Federer the best, thinks Rod Laver
If he could pick any player from any era to test himself against, Federer would like a shot at Rod Laver or Borg.
Melbourne: If he could pick any player from any era to test himself against, Roger Federer would like a shot at Rod Laver or Bjorn Borg.
Laver, the last man to win all four majors in one season, was in the stadium, that carries his name, on Thursday to witness Federer dismantle Andy Roddick in the Australian Open semi-finals. After what he saw, Laver would just as soon stick to meeting Federer in the locker room, after the matches.
Federer likes to put on a show when Laver is at Rod Laver Arena, and called his 6-4, 6-0, 6-2 victory over Roddick his best match in Melbourne.
"I had one of these days when everything worked. I was unbeatable. I was playing out of my mind. I am shocked myself," the Swiss star said.
The win put him in his seventh consecutive Grand Slam final, tying a record set by Jack Crawford in 1934, and left him only one victory from a 10th Grand Slam title.
With seemingly few challengers among his contemporaries, Federer is often asked about facing one of the greats from another time - Laver and Borg come to his mind.
Both won 11 majors. Borg from 16 finals spanning 1974 to 1981, and Laver in a five-season run wedged around his absence from the Grand Slam tournaments from 1963-67.
By Sunday, Federer is likely to be only one major title behind, although Laver expects him to go a lot further and break Pete Sampras' record of 14 Grand Slam titles.
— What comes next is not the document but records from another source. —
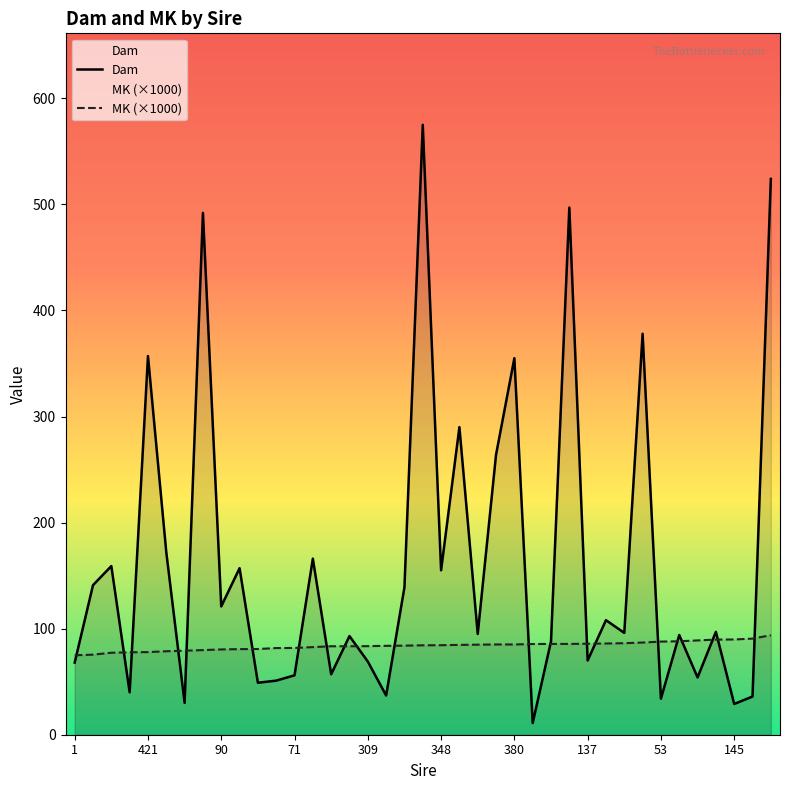

At which label is Dam closest to 293?

21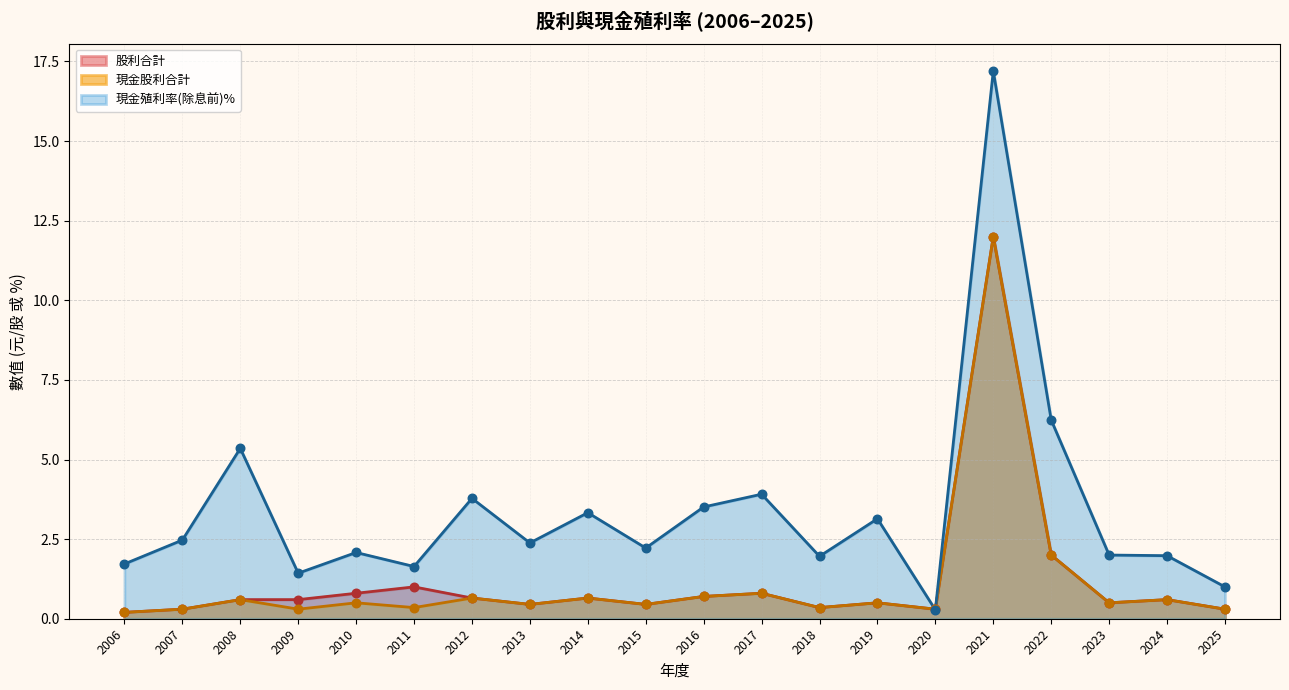

Is the value of 現金殖利率(除息前) at 2025 greater than the value of 股利合計 at 2014?

Yes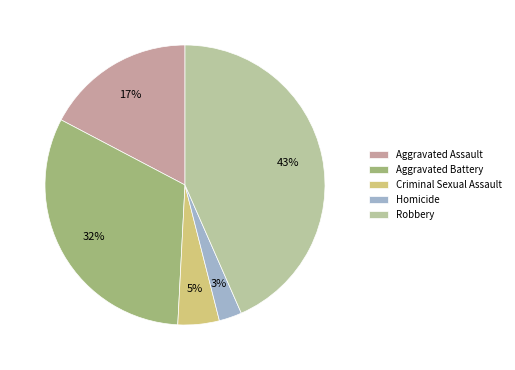

Does Criminal Sexual Assault account for over 50% of the chart?

No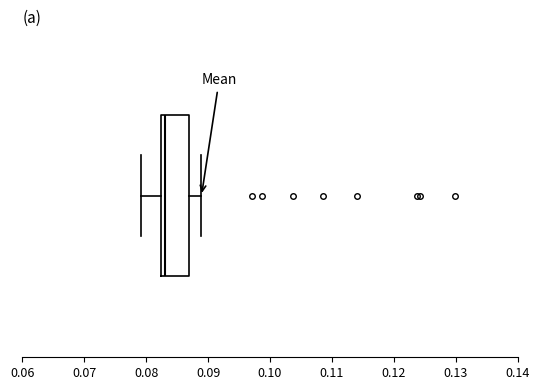

Where does the right whisker of the box end on the x-axis? The values are not printed on the chart, so give them approximately, as read against the axis.

0.089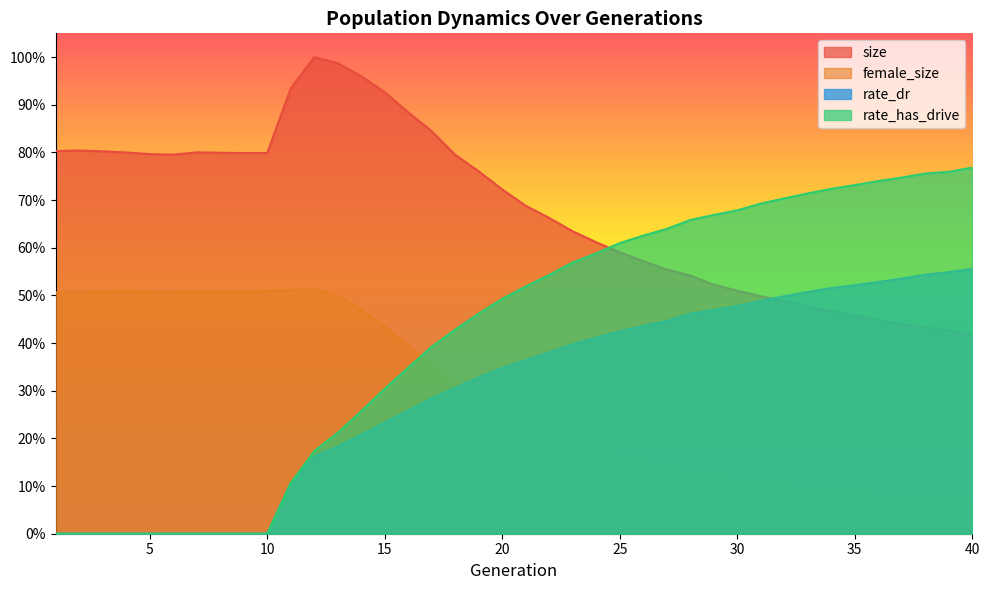

Which series has the largest total across all categories?

size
"I think the art of Roger is probably the best player I've ever seen . The way he's compiling the Grand Slam titles, I think he's got a great chance of being the best ever," Laver said.
The 68-year-old Laver made a rare return to Melbourne from California to marvel Federer again.
"Roger's got too many shots, too much talent in one body. It's hardly fair that one person can do all this - his backhands, his forehands, volleys, serving, his court position - the way he moves around the court, you feel like he's barely touching the ground. That's the sign of a great champion," Laver said.
Roddick, who beat Federer in an exhibition tournament less than two weeks ago and had match points against him at the Masters Cup last November, rated the prospect of an upset as 'slim'.
Federer reached the finals of all four majors last year, deprived of a Grand Slam in a four-set loss to Rafael Nadal at the French Open. He has led the rankings since February 2004.
Laver, who had Grand Slam seasons in 1962 and 1969, thinks Federer is setting himself up for a run at a Grand Slam season and has all the shots he needs to shatter the tennis records.
Laver went into the locker room to congratulate Federer and renew a friendship that started last year. Asked of Laver's assessment, Federer replied: "Oh, he said it was excellent, which is nice to hear."